While most uses for offshore companies and trusts are legitimate and the International Consortium of Investigative Journalists (ICIJ) does not intend to suggest or imply that any persons, companies or other entities included in the ICIJ Offshore Leaks Database have broken the law or otherwise acted improperly, their publication causes much scandal for those involved.
The latest revelations published by ICIJ reveal fresh information about a series of offshore companies in the Bahamas with the offshore activities of prime ministers, ministers, princes, convicted criminals, the UK’s Home Secretary Amber Rudd, and Neelie Kroes, a prominent former EU commissioner.
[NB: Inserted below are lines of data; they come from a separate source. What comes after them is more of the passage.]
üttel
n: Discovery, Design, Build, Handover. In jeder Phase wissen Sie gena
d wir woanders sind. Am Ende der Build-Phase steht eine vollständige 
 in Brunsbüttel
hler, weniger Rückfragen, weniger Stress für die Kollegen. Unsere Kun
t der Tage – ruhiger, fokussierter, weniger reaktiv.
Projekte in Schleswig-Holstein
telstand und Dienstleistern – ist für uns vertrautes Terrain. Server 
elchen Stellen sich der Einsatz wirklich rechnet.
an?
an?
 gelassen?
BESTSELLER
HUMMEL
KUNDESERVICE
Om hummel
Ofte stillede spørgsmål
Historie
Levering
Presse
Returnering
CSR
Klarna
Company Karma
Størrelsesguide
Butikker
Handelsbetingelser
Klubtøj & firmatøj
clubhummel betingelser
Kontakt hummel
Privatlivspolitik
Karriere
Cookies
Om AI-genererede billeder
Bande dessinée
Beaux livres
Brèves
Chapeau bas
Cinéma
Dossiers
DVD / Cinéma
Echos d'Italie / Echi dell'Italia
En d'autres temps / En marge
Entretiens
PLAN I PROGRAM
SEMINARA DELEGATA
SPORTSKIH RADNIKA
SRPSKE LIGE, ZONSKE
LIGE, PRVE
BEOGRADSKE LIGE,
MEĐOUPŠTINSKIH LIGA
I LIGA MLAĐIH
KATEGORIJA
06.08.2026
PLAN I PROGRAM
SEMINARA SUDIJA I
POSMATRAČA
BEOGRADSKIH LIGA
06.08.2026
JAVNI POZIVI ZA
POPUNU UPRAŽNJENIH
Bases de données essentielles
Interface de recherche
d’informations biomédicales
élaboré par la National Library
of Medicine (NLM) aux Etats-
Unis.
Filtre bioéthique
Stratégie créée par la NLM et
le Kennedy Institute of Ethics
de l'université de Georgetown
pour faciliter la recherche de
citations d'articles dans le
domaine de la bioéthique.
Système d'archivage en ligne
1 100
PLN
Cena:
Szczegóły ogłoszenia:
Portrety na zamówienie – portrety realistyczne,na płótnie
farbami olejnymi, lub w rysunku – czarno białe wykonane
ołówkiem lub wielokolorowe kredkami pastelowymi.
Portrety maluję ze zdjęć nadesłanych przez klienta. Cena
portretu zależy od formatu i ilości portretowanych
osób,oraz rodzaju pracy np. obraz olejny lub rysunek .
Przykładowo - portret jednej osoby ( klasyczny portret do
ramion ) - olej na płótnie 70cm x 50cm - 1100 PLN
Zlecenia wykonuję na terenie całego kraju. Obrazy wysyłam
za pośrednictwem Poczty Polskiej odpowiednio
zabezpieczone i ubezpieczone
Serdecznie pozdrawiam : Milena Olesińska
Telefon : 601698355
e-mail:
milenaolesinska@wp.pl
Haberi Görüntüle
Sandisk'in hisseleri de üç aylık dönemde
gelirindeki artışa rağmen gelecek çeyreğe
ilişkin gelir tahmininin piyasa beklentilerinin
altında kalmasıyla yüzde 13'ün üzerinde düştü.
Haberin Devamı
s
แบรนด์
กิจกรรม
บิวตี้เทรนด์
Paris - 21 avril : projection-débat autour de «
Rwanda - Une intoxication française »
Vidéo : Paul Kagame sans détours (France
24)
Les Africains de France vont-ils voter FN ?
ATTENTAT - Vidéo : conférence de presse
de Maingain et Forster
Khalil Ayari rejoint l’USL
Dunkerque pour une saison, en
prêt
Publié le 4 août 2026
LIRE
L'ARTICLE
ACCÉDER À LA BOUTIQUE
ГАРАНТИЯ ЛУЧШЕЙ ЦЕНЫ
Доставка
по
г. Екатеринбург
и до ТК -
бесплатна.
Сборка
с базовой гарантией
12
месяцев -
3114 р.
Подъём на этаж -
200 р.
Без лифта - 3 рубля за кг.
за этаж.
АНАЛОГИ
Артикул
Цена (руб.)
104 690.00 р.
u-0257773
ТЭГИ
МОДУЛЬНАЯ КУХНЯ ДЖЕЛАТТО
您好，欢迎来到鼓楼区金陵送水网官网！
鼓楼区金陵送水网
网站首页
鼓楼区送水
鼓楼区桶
The Bahamas, which once sold itself as the “Switzerland of the West," is a constellation of 700 islands, many smaller than a square mile. It is one of a handful of micro nations south of the United States whose confidentiality laws and reluctance to share information with foreign governments gave rise to the term “Caribbean curtain.”
Mossack Fonseca, the law firm whose leaked files formed the basis of the Panama Papers, set up 15,915 entities in the Bahamas, making it Mossack Fonseca’s third busiest jurisdiction.
In the case of Kroes, the former senior EU official, the records show that she was director of Mint Holdings, from July 2000 to October 2009. The company was registered in the Bahamas in April 2000 and is currently active. However, Kroes, through a lawyer, told ICIJ and media partners that she did not declare her directorship of the company because it was never operational. Kroes’ lawyer blamed her appearance on company records as “a clerical oversight which was not corrected until 2009.” Her lawyer said the company, set up through a Jordanian businessman and friend of Kroes, had been created to investigate the possibility of raising money to purchase assets – worth more than $6 billion – from Enron, the American energy giant. The deal never came off, and Enron later collapsed amid a massive accounting scandal.
The Bahamas has not signed the global treaty that helps countries share tax information. The OECD, the treaty’s governing body, calls it the “most powerful instrument against offshore tax evasion and avoidance.” In August, the number of participants hit 103, which includes tax havens and some of the world’s poorest countries.
Details from the Bahamas corporate registry, along with those of the Panama Papers and the Offshore leaks, are available to the public at the searchable ICIJ Database.